Un hombre ha sido condenado a 10 años de prisión y dos años de medidas de seguridad por hostigar y amenazar de muerte a su expareja a través de llamadas, mensajes, audios y videos. Esta sentencia marca un hito en Paraguay al ser la más severa impuesta por un caso de violencia familiar en la modalidad de violencia psicológica por medios telemáticos, también conocida como violencia digital.
La decisión fue tomada por un Tribunal de Sentencia bajo la dirección de la jueza Olga Ruíz, junto a los jueces Mario García y Celia Salinas, quienes acordaron unánimemente acoger la solicitud del Ministerio Público. La condena fue impulsada por la fiscal María Eusebia Segovia Cabrera, responsable de la Unidad Especializada de Lucha contra la Violencia Familiar y de Género N.º 4 de Asunción.

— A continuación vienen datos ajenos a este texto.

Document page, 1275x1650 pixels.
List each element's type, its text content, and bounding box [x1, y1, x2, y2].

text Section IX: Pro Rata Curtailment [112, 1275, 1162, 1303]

Durante el juicio, se presentaron pruebas que demostraron que el hombre ejerció amenazas de feminicidio y hostigamientos sobre su expareja, madre de sus tres hijos, durante un periodo de un año y diez meses mientras cumplía condena en diversas instalaciones penitenciarias.

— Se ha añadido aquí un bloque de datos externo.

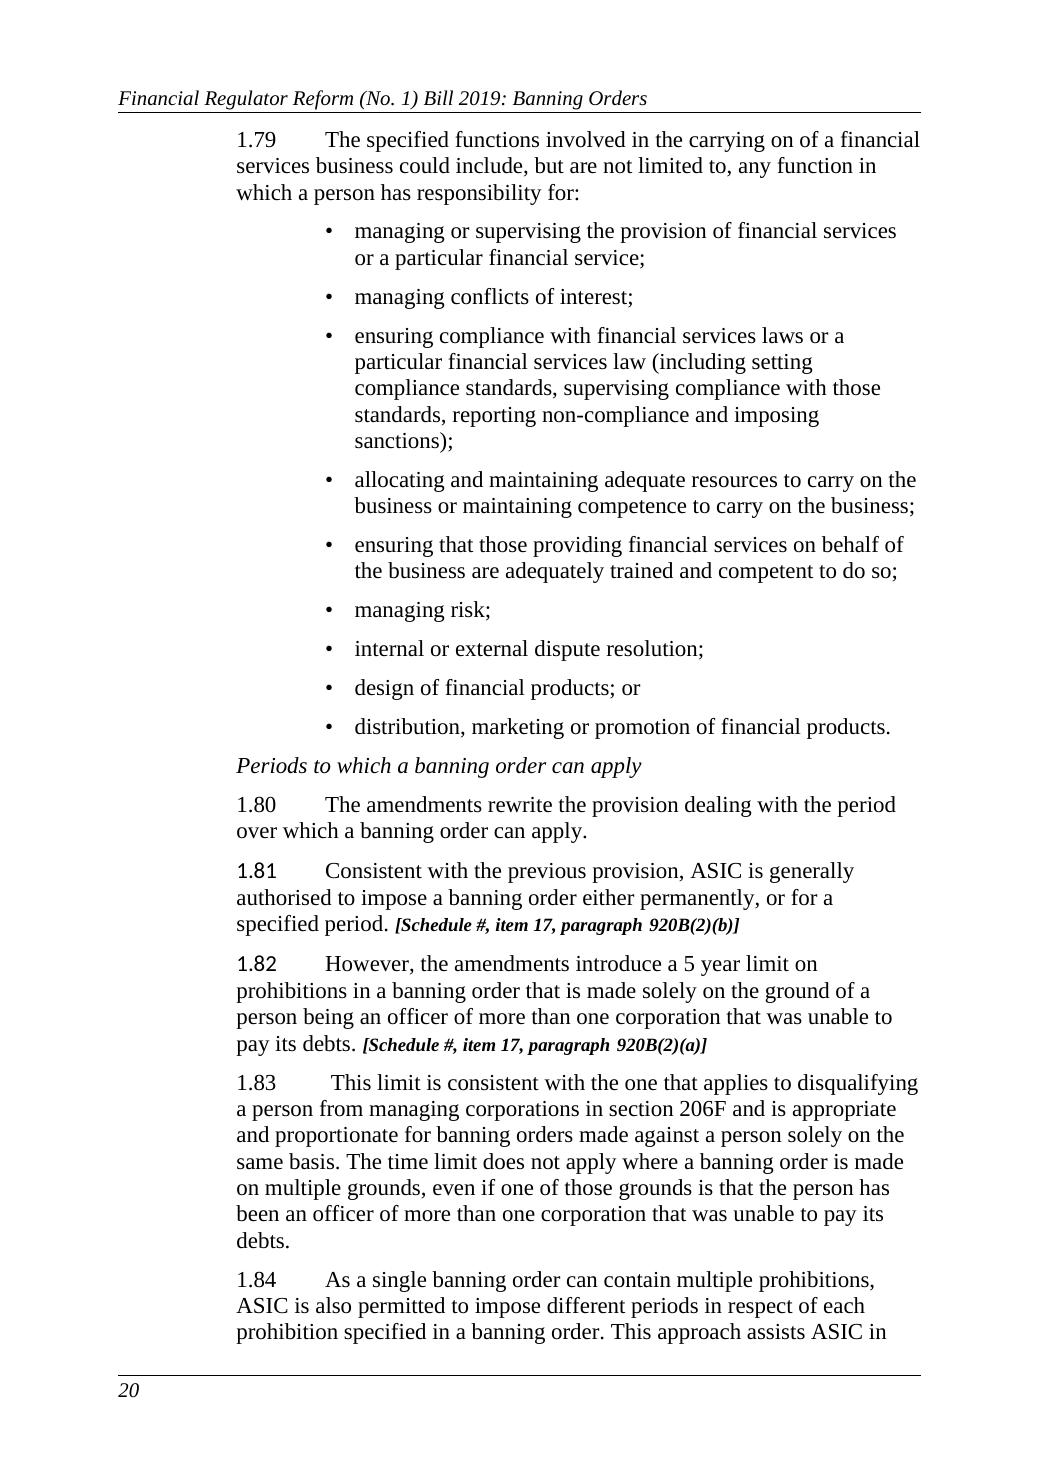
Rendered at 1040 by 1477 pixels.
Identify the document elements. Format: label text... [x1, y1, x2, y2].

text ensuring that those providing financial services on behalf of the business are adequately trained and competent to do so; [325, 531, 921, 584]
text managing or supervising the provision of financial services or a particular financial service; [325, 218, 921, 270]
text distribution, marketing or promotion of financial products. [325, 713, 921, 739]
text ensuring compliance with financial services laws or a particular financial services law (including setting compliance standards, supervising compliance with those standards, reporting non-compliance and imposing sanctions); [325, 322, 921, 453]
text design of financial products; or [325, 674, 921, 700]
text managing risk; [325, 596, 921, 623]
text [236, 1266, 921, 1345]
text However, the amendments introduce a 5 year limit on prohibitions in a banning order that is made solely on the ground of a person being an officer of more than one corporation that was unable to pay its debts. [Schedule #, item 17, paragraph 920B(2)(a)] [236, 949, 921, 1056]
text The specified functions involved in the carrying on of a financial services business could include, but are not limited to, any function in which a person has responsibility for: [236, 126, 921, 205]
subtitle Periods to which a banning order can apply [236, 752, 921, 778]
text This limit is consistent with the one that applies to disqualifying a person from managing corporations in section 206F and is appropriate and proportionate for banning orders made against a person solely on the same basis. The time limit does not apply where a banning order is made on multiple grounds, even if one of those grounds is that the person has been an officer of more than one corporation that was unable to pay its debts. [236, 1069, 921, 1253]
text managing conflicts of interest; [325, 283, 921, 309]
text allocating and maintaining adequate resources to carry on the business or maintaining competence to carry on the business; [325, 466, 921, 519]
text Consistent with the previous provision, ASIC is generally authorised to impose a banning order either permanently, or for a specified period. [Schedule #, item 17, paragraph 920B(2)(b)] [236, 856, 921, 937]
text The amendments rewrite the provision dealing with the period over which a banning order can apply. [236, 791, 921, 843]
text internal or external dispute resolution; [325, 635, 921, 662]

Además, las pruebas señalaron que el condenado tenía antecedentes de violencia contra la misma víctima, habiendo recibido una condena de tres años en 2023 y otra en 2018 por delitos similares. Estos hechos fueron fundamentales para corroborar un patrón de violencia persistente.

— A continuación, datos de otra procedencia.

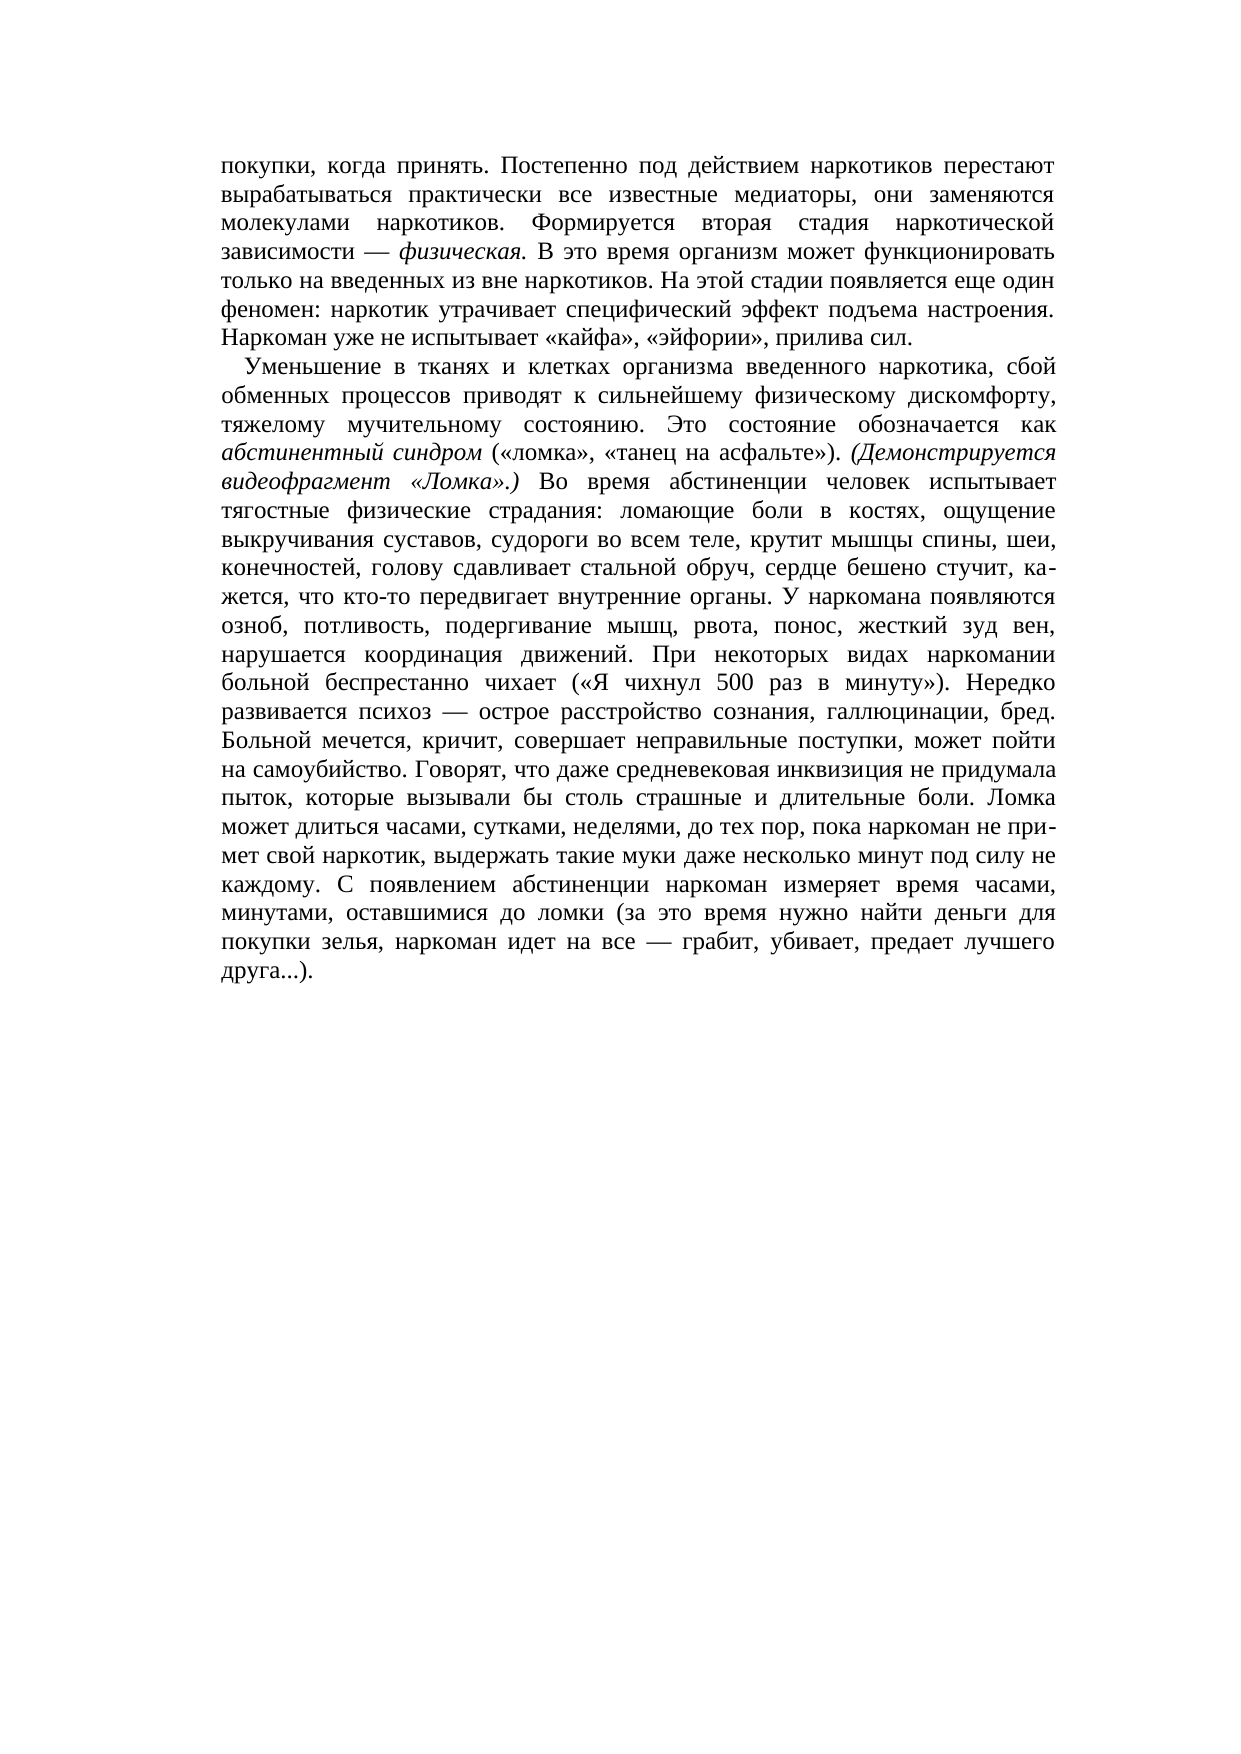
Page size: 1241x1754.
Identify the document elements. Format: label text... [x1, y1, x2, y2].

La relevancia de la evidencia digital fue crucial en el juicio, donde se valoró un informe psicológico elaborado mediante el instrumento de evaluación de riesgo SARA, que estableció un riesgo moderado de violencia contra la pareja.
La sentencia de diez años de prisión, considerada un precedentes significativo en el país, subraya el compromiso de las autoridades con la protección de las víctimas de violencia digital y se alinea con las obligaciones asumidas por Paraguay en convenciones internacionales como CEDAW y Belém do Pará, que buscan erradicar todas las formas de violencia contra la mujer.